There are six commentary tracks total, one on the Season 3 disc and five on the Season 4 disc. On the Season 4 disc, “Dan and the Garden Shears” has two commentaries, while “Joyride” has three. All feature show creator/puppeteer John Pattison with a PWK employee, most often director/producer Shawn Alex Thompson.
Judging from the commentaries, Puppets Who Kill employees were serious about making the show a success. They describe in detail how the shows were made, which is exactly what I want from a commentary track.
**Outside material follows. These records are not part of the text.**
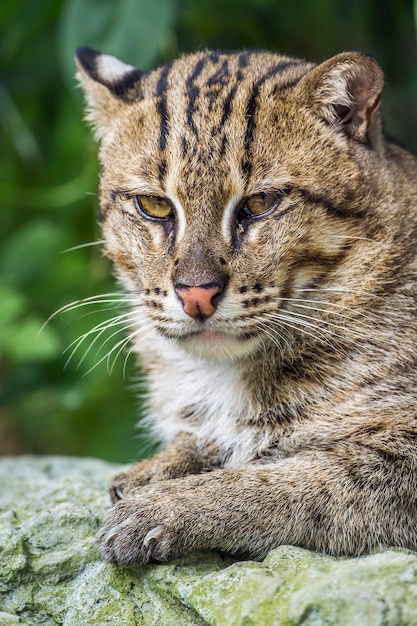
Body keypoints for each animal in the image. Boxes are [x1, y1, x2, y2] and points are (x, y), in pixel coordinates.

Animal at [75, 48, 416, 564]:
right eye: (154, 206)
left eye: (261, 203)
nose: (195, 293)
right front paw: (159, 466)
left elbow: (303, 480)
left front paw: (168, 506)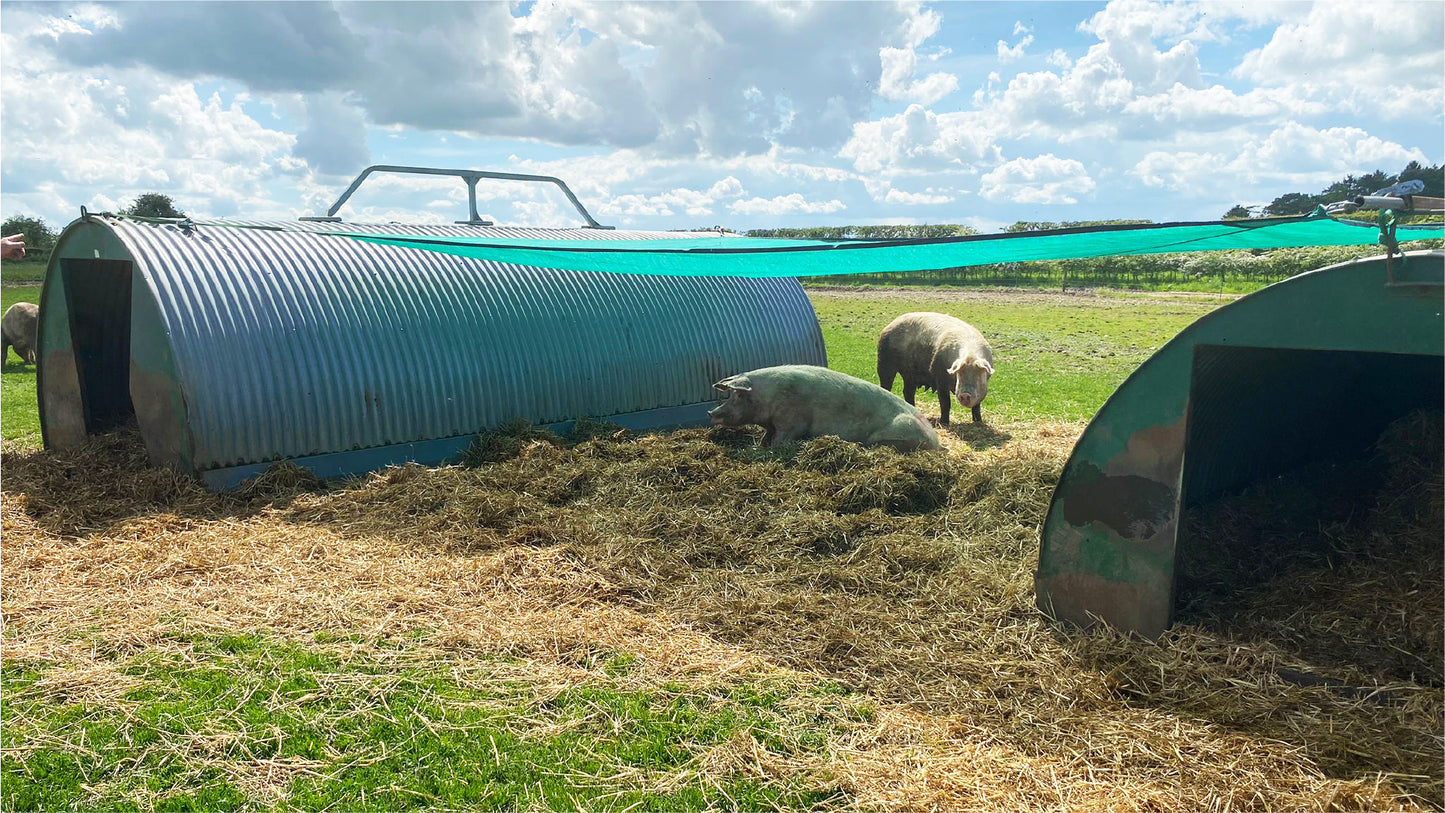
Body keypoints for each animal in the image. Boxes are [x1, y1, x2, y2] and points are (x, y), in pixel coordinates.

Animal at [705, 365, 942, 456]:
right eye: (729, 395)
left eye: (738, 396)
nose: (710, 414)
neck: (768, 396)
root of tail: (937, 441)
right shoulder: (772, 424)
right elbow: (766, 437)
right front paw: (757, 447)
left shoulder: (791, 421)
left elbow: (780, 440)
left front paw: (764, 451)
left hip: (898, 432)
Picture quality is a bit soft and grainy, but nothing out of the ordinary for Canadian television. The Dolby Digital 2.0 soundtrack is legible and well-mixed. All episodes are shown in anamorphic 16:9 ratio. Puppets Who Kill: The Best of Season 3 and 4 lacks closed captioning and subtitles, which will piss off the deaf and hard-of-hearing.
Puppets Who Kill is underrated, and my opinion hasn’t changed with this set. While I would have liked to see more extras, I’m surprised PWK is still on VSC’s radar after a five-year absence. The alternative business plans would be to abandon the set, or have PWK Productions license future sets to a “budget” outfit like Mill Creek Entertainment.
Even now, Puppets Who Kill: The Best of Season 3 and 4 is less than $20 at amazon.ca. The set isn’t perfect, but it’s a good deal for the moderate price. I hope there are still fans of the show, considering how long PWK has been out of public consciousness. In Canada, that’s almost tantamount to being dead.